Working on legacy software often feels like archaeology. You dig through layers of history, trying to understand how things worked. You never know what you’re going to find, until you stumble upon something unexpected.
While maintaining a Rails 5 application recently, I encountered a race condition involving ActiveResource headers that would vanish intermittently. This post details the debugging process and why cross-cutting concerns like authentication require extra care in multi-threaded environments.
At first glance, everything appeared normal: the credentials were valid, the token hadn’t expired, and the request logic hadn’t changed. That inconsistency suggested something deeper: either concurrency or a shared-state issue.

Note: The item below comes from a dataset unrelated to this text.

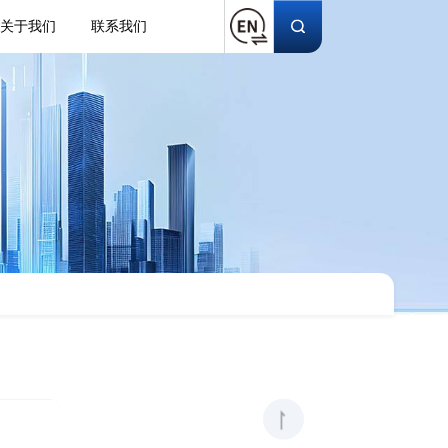
关于我们
联系我们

Tracing the Failure Pattern
The failures were only seen in two places:
- Puma web requests
- Sidekiq workers
Both run multiple threads. That pointed to a possible thread-safety problem. We traced the issue to where authentication headers were being set before each ActiveResource call — a standard around_action pattern:
ActiveResource::Base.headers.merge!(auth_headers)
yield
ensure
ActiveResource::Base.headers.clearThis pattern should isolate headers per request and clean up afterwards. However, putting a debugger into the header assignment revealed unexpected behavior:
ActiveResource::Base.headers returned a new, empty hash on each call.

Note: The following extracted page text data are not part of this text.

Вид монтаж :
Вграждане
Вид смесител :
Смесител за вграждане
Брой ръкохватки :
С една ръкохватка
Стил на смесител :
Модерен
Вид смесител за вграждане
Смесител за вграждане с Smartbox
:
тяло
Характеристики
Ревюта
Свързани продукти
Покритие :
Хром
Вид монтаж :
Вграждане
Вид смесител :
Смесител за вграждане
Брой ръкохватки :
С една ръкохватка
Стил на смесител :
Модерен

That meant our merge! was being applied to a temporary hash that wasn’t used by subsequent requests.
The Root Cause
We checked the gem version: activeresource 5.1.1. A dive into the gem’s GitHub history for this older version led us to the source of the problem: a pull request that had refactored the headers method. The intention was likely to clean up the implementation, but a side effect was that it no longer returned the persistent, thread-local hash we relied on. It created an ephemeral one on every call.

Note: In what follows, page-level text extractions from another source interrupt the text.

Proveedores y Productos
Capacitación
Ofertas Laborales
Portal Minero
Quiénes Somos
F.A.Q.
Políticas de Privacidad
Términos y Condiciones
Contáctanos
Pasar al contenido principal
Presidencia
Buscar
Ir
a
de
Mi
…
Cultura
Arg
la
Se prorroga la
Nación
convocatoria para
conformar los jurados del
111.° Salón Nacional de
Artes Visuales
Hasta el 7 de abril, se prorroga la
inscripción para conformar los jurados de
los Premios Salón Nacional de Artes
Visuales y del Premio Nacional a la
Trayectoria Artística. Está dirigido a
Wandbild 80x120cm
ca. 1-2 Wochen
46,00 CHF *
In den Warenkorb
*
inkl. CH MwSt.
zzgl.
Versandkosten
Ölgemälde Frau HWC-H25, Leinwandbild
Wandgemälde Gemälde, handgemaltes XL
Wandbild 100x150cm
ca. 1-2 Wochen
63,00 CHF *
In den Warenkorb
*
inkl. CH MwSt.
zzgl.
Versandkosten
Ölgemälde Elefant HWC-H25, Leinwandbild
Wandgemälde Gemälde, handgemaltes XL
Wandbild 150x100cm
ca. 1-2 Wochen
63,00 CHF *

This meant our merge! was adding a header to a temporary hash that was immediately discarded. The next ActiveResource call would get another new, empty hash, sending a request with no authentication.
Here is an example demonstrating how this behavior breaks the expectation of shared state under concurrency:
require 'concurrent'
ActiveResource::Base.headers["X-THREAD"] = "A"
results = Concurrent::Array.new
threads = 2.times.map do |i|
Thread.new do
results << ActiveResource::Base.headers.object_id
end
end
threads.each(&:join)
results.uniq.size
# Expected: 1
# Actual: 2The result was subtle but critical:
- headers were never actually persisted or shared across subsequent ActiveResource requests
- thread-local state was silently broken
This regression only surfaced in multi-threaded scenarios, which explained why it appeared inconsistent.
Fixing the Problem Correctly
Part 1: A Safe Monkey Patch
We restored the correct behavior with a monkey patch guarded by version checks. One key detail was handling subclass inheritance — naïvely sharing a single headers hash across classes could cause cross-resource contamination.
The patch duplicates a parent’s headers for subclasses on first access:
if defined?(ActiveResource) && ActiveResource::VERSION::STRING == "5.1.1"
module ActiveResource
class Base
class << self
def headers
if _headers
if _headers_defined?
_headers
elsif superclass != Object && superclass.headers
# This correctly handles inheritance by duplicating the parent's headers
# on first access, allowing subclasses to have their own distinct headers.
self._headers = superclass.headers.dup
else
self._headers = {}
end
end
end
end
end
end
endThis ensured:
- each class gets isolated header state
- no global mutable state leaks across resource classes
- behavior matches the intent of the original implementation
Part 2: Handling Background Jobs
Sidekiq workers were also affected, but they don’t go through controller middleware. We introduced a custom Sidekiq server middleware to set and clear headers per job. This centralized the logic and removed the duplicated header manipulation code from workers.
module Middleware
class SidekiqAuthMiddleware
def call(worker, job, queue)
auth_headers = job['args'].last.is_a?(Hash) && job['args'].last.key?('X-SESSION-TOKEN') ? job['args'].last : nil
if auth_headers
ActiveResource::Base.headers.merge!(auth_headers)
end
yield
ensure
if auth_headers
ActiveResource::Base.headers.clear
end
end
end
endThis acts exactly like the controller logic: intercept each job, set the headers from the job’s arguments, run the job, and then reliably clear the headers, even if the job fails.
Conclusion
This experience was a harsh reminder that thread safety is not optional. Code that appears safe in a single-threaded development environment can fail unpredictably under concurrent load, making it critical to assume your code will run in threaded environments like Puma or Sidekiq. It also highlighted the risks of relying on library internals rather than public APIs—our implicit reliance on ActiveResource’s internal implementation broke with a minor version change. Ultimately, we learned that execution context defines state scope. Whether handling web requests or background jobs, any management of global or thread-local state requires ensuring it is correctly initialized and torn down in every execution context your application uses.